Source passage.
++++++++++++++++++++
Frequency Visualizations

require(ggplot2)
library(wordcloud)

##subset top 40 rows
term_frequency2 <- term_frequency %>% 
  arrange(desc(term_frequency)) %>%
  head(40)

## Plot a barchart of the most frequent words/phrases 
ggplot(term_frequency2, aes(x=reorder(rn, -term_frequency),y=(term_frequency))) + 
            geom_bar(stat = "identity",width=0.5, 
            aes(fill = term_frequency2$term_frequency)) +
            theme(axis.text.x = element_text(vjust=1,angle=90)) + theme(legend.position="none") +
            geom_text(aes(label=term_frequency), vjust=0,angle=90,size=2.5,hjust=0)+
            labs(title="Most Common Phrases", caption="United States: Inauguration Speeches")

6. Comparison Cloud

These comparison/commonality clouds compare the language used by the 57th (Obama II) and 58th (Trump) Presidents. These visualizations can compare/contrast more than two texts, however.
++++++++++++++++++++
Data supplied.
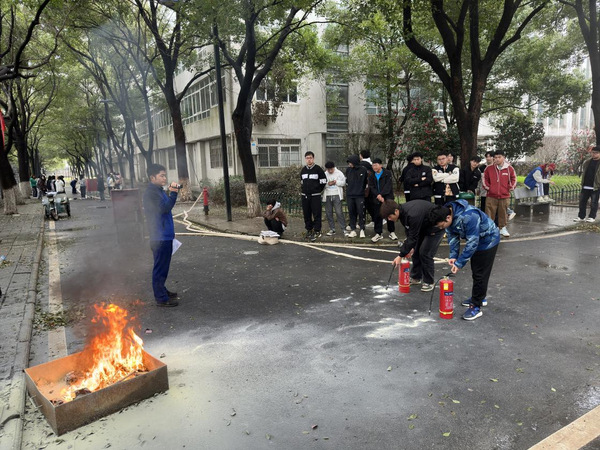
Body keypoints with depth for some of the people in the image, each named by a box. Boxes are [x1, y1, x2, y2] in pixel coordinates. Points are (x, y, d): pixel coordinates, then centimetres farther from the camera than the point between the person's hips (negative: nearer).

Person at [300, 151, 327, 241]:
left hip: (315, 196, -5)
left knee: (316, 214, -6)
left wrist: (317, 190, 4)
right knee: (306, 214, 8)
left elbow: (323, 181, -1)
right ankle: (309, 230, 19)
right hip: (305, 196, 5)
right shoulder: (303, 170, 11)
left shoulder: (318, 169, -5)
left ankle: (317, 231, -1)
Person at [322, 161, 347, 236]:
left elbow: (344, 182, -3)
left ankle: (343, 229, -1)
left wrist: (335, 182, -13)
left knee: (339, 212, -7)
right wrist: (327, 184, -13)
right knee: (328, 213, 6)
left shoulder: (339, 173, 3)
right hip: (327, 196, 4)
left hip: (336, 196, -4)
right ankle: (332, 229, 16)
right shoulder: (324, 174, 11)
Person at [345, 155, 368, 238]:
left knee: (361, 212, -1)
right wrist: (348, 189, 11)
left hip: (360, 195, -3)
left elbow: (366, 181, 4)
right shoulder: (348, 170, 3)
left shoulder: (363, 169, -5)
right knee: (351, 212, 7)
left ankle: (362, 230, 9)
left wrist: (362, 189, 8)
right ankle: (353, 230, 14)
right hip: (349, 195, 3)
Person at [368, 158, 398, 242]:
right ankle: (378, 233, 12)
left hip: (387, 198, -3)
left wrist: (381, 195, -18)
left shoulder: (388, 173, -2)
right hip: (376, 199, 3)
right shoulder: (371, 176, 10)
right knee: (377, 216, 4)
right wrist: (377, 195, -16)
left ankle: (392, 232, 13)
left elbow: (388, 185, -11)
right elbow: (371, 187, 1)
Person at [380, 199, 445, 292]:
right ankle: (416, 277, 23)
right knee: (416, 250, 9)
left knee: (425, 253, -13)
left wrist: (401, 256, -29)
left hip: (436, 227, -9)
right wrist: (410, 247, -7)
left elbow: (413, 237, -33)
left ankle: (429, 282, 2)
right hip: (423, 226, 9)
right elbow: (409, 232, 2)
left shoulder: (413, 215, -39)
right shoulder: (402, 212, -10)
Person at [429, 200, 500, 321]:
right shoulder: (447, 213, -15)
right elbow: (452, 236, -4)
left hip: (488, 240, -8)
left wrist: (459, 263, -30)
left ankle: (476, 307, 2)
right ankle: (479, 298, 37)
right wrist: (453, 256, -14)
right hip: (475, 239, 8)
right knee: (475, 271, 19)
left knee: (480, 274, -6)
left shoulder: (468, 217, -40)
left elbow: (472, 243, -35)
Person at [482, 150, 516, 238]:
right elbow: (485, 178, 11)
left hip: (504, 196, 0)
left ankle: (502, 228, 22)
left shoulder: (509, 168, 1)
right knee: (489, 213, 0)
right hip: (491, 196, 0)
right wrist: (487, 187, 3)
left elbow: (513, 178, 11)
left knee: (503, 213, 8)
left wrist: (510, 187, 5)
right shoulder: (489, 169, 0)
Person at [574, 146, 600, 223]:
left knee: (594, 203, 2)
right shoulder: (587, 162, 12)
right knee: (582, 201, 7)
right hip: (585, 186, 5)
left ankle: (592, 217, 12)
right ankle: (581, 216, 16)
++++++++++++++++++++
Questions on the material.
**A.** Quote the frequency visualizations passage from "6. Comparison Cloud" through "two texts, however.", swapping "Presidents" for "leaders".
**B.** In the frequency visualizations passage, what title does the bar chart code give the plot?
**C.** Carry the frequency visualizations passage on from its last sentence.

Responses by item number.
**A.**
6. Comparison Cloud

These comparison/commonality clouds compare the language used by the 57th (Obama II) and 58th (Trump) leaders. These visualizations can compare/contrast more than two texts, however.

**B.** "Most Common Phrases"

**C.**
Adjust N-Gram selction (one or more) in this section

##check structure of the data
#str(inaug_speeches_clean)

###create data table for conversion of free text to charachters
inaug_speeches_clean <- as.data.table(inaug_speeches_clean)

###specify the text column to be used 
text <- inaug_speeches_clean$text_final

###custom stopwords list
custom_stopwords <- (c(stopwords("english"), "otherwords", "a0"))

####################### tokenize using quanteda #####################################
##tokenization and text cleaning
toks <- tokens(text, remove_punct = TRUE,
               remove_symbols = TRUE)
toks <- tokens_tolower(toks)
#toks <- tokens_wordstem(toks, language = quanteda_options("language_stemmer"))
toks <- tokens_remove(toks, custom_stopwords)
###create n-grams, specify size (sparsity/computing power are a consideration here)
toksNgrams <- tokens_ngrams(toks, n = c(1), concatenator = "_")


###convert to data frame matrix
dfm_toksNgrams <- as.matrix(toksNgrams)
dfm_toksNgrams <- dfm(toksNgrams)
dfm_toksNgrams <- dfm_remove(dfm_toksNgrams, c(stopwords("english"), "high_school"))
###remove leading and trailing stopwords from n-grams
dfm_toksNgrams <- dfm_remove(dfm_toksNgrams, 
                             pattern = c(paste0("^", stopwords("english"), "_"), 
                                         paste0("_", stopwords("english"), "$")), 
                             valuetype = "regex")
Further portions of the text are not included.